WORK TO COMPLETE
Condense the research description's paragraph beginning "Since 2017 we" into a short bulleted list that keeps its main facts.

Research
Significant constraints on cosmological parameters come from cosmic microwave background (CMB) anisotropy data — that primarily probe the z ∼ 1100 part of redshift space — as well as from baryon acoustic oscillation (BAO) observations — the highest of which reach to z ∼ 2.3 — and other lower-redshift Type Ia supernova (SNIa) and Hubble parameter [H(z)] measurements. Observational data in the intermediate redshift range, between z ∼ 2.3 and ∼ 1100, are not as constraining as the lower and higher redshift data, but hold significant promise. In the intermediate redshift range 2.3 < z < 1100, cosmological models are poorly tested. In this range there are handful of data sets. These include HIIG starburst galaxy data that reach to z ∼ 2.4, quasar angular size measurements that reach to z ∼ 2.7, gamma-ray burst (GRBs) observations that reach to z ∼ 8.2, and Quasar (QSO) X-ray and UV flux measurements that reach to z ∼ 7.5. We focus our research on GRB and QSO observations to test general relativistic cosmological dark energy models and try to see if GRB and QSO measurements can be reliable cosmological probes.
QSO research
Since 2017 we (me and Prof. Ratra, Group Webpage) are studying and using quasar's X-ray and UV flux measurements to constrain six different general relativistic dark energy cosmological models. These models include standard spatially-flat ΛCDM model to more complex scalar filed model (φCDM). QSO-flux measurements span redshift range of 0.009 < z < 7.5. These are one of the handful observations that can be used in cosmology and cover such a high redshift space. These data favor relatively high value of current matter density parameter (Ωm0) of the universe which leads to the tension between the hubble diagram of these quasars and the standard spatially-flat ΛCDM model with Ωm0 = 0.3. This is a very interesting cosmological result but it is too early to conclude that this tension is related to the inadequacy of the standard spatially-flat ΛCDM model. Our recent work shows that there is an issue standarding these data using L X - L UV relation, an observed correlation between X-ray and UV luminosity of a quasar which is a basis of our method. Free parameters associated with L X - L UV relation show cosmological model dependency which causes difficulty to standardize quasar. Currently, we are trying to resolve this issue. If we succeed to resolve this issue, these quasars can be a very useful high redshift cosmological probe.

DATA FOR REVIEW
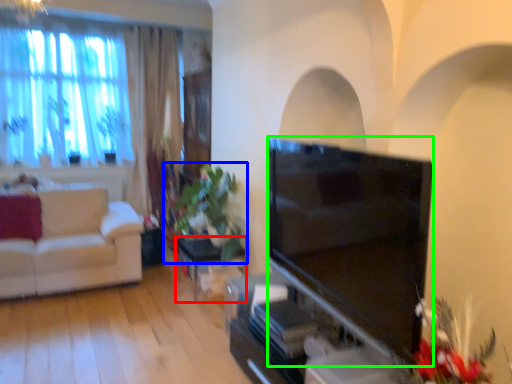
Question: Estimate the real-world distances between objects in this image. Which object is farther from table (highlighted by a red box), houseplant (highlighted by a blue box) or television (highlighted by a green box)?

Choices:
 (A) houseplant
 (B) television

Answer: (B)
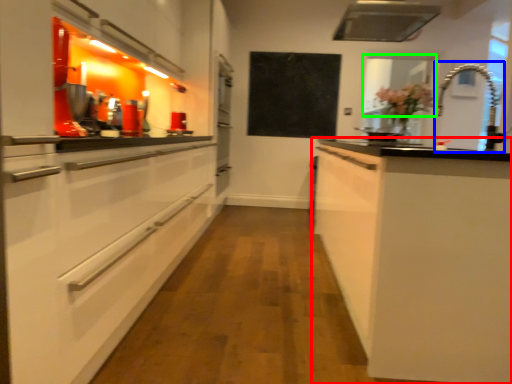
Question: Estimate the real-world distances between objects in this image. Which object is closer to cabinetry (highlighted by a red box), faucet (highlighted by a blue box) or window screen (highlighted by a green box)?

Choices:
 (A) faucet
 (B) window screen

Answer: (B)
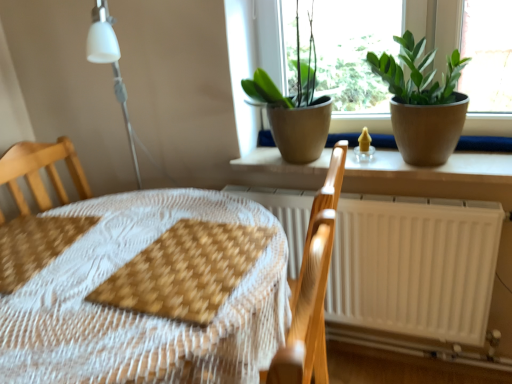
Where is `blank space situated above brown woven placemat at center, arranged as the 2th sheet when viewed from the left (from a real-world perspective)`? The width and height of the screenshot is (512, 384). blank space situated above brown woven placemat at center, arranged as the 2th sheet when viewed from the left (from a real-world perspective) is located at coordinates (173, 275).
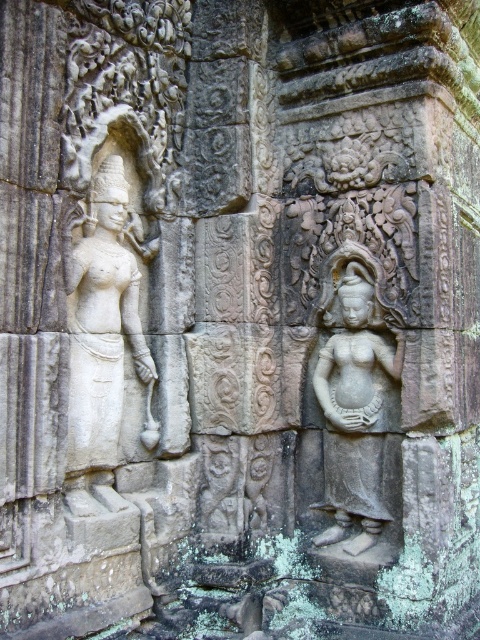
You are an archaeologist examining the ancient stone wall. You notice two points marked on the wall. The first point is at coordinates point (137, 374) and the second is at point (333, 416). Which of these points is nearer to your current position as you observe the wall?

Point (137, 374) is closer to the camera than point (333, 416), so the first point is nearer to your current position.

You are an archaeologist examining the ancient stone wall. You notice the white stone statue at left and the gray stone statue at center. Which statue is wider?

The gray stone statue at center is wider than the white stone statue at left.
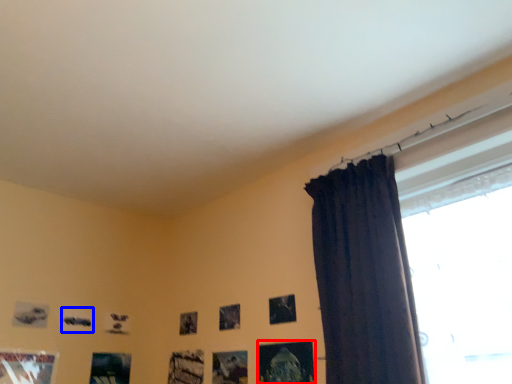
Question: Which object is closer to the camera taking this photo, picture frame (highlighted by a red box) or picture frame (highlighted by a blue box)?

Choices:
 (A) picture frame
 (B) picture frame

Answer: (A)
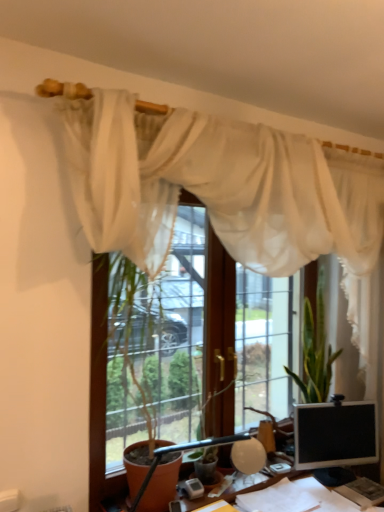
The image size is (384, 512). What are the coordinates of `matte black table lamp at center` in the screenshot? It's located at (210, 447).

What do you see at coordinates (210, 447) in the screenshot? I see `matte black table lamp at center` at bounding box center [210, 447].

This screenshot has height=512, width=384. I want to click on green leafy plant at center, so click(x=315, y=350).

In the scene shown: What is the approximate height of matte black monitor at lower right?

matte black monitor at lower right is 15.85 inches tall.

The image size is (384, 512). What do you see at coordinates (335, 434) in the screenshot?
I see `matte black monitor at lower right` at bounding box center [335, 434].

The image size is (384, 512). What do you see at coordinates (250, 488) in the screenshot?
I see `wooden desk at lower center` at bounding box center [250, 488].

Identify the location of sheer white curtain at upper center. Image resolution: width=384 pixels, height=512 pixels. (223, 190).

In the image, is matte black table lamp at center on the left side or the right side of green leafy plant at center?

Based on their positions, matte black table lamp at center is located to the left of green leafy plant at center.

WRITTEN REPLY
- Since 2017, the author and Prof. Ratra have used quasar X-ray and UV flux measurements to constrain six general relativistic dark energy cosmological models, ranging from the standard spatially-flat ΛCDM model to a more complex φCDM model.
- The QSO-flux measurements span 0.009 < z < 7.5. They are among the few observations that reach such high redshifts.
- The data favor a relatively high current matter density parameter (Ωm0). This puts the quasar Hubble diagram in tension with the standard spatially-flat ΛCDM model with Ωm0 = 0.3, but it is too early to attribute the tension to that model's inadequacy.
- Recent work shows a problem with standardizing the data through the L X - L UV relation, the observed correlation between a quasar's X-ray and UV luminosity on which the method is based. The relation's free parameters depend on the cosmological model.
- Efforts to resolve this are ongoing. If they succeed, these quasars could become a very useful high-redshift cosmological probe.